● DATASET:

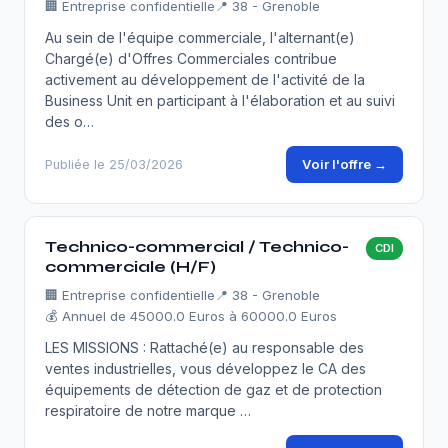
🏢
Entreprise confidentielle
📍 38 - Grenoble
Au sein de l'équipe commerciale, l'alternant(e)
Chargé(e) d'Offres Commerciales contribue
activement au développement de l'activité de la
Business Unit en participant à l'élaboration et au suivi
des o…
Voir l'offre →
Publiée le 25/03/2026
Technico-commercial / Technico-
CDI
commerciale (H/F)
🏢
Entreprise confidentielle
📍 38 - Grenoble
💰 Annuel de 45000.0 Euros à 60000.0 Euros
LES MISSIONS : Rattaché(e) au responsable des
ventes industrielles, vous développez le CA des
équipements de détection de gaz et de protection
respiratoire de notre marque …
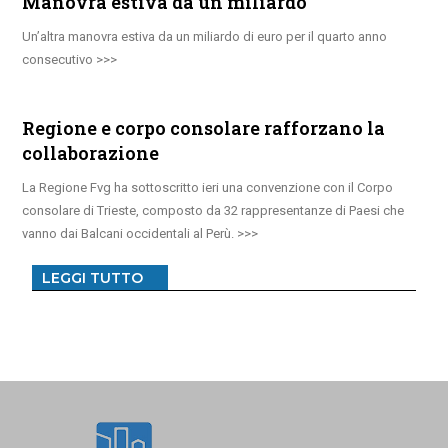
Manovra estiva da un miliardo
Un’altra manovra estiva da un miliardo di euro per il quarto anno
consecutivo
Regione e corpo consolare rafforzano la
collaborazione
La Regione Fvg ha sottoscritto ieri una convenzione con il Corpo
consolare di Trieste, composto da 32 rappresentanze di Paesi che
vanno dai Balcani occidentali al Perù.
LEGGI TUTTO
---
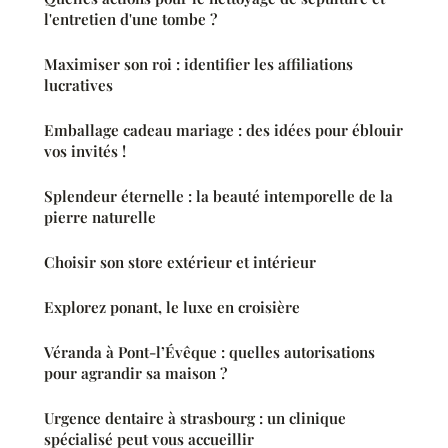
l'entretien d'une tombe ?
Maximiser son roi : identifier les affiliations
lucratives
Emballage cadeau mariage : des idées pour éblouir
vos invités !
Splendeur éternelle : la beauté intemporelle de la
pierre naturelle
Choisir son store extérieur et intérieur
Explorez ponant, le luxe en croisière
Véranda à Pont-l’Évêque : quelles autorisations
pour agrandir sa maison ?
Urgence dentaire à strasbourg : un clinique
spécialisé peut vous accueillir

● WHAT THIS TASK INVOLVES: Out of the records above, set down only the lines from the one that contains "Au sein de l'équipe" through the one that contains "LEGGI TUTTO", unchanged and without the pictures.

● RESULT BELOW:
Au sein de l'équipe commerciale, l'alternant(e)
Chargé(e) d'Offres Commerciales contribue
activement au développement de l'activité de la
Business Unit en participant à l'élaboration et au suivi
des o…
Voir l'offre →
Publiée le 25/03/2026
Technico-commercial / Technico-
CDI
commerciale (H/F)
🏢
Entreprise confidentielle
📍 38 - Grenoble
💰 Annuel de 45000.0 Euros à 60000.0 Euros
LES MISSIONS : Rattaché(e) au responsable des
ventes industrielles, vous développez le CA des
équipements de détection de gaz et de protection
respiratoire de notre marque …
Manovra estiva da un miliardo
Un’altra manovra estiva da un miliardo di euro per il quarto anno
consecutivo
Regione e corpo consolare rafforzano la
collaborazione
La Regione Fvg ha sottoscritto ieri una convenzione con il Corpo
consolare di Trieste, composto da 32 rappresentanze di Paesi che
vanno dai Balcani occidentali al Perù.
LEGGI TUTTO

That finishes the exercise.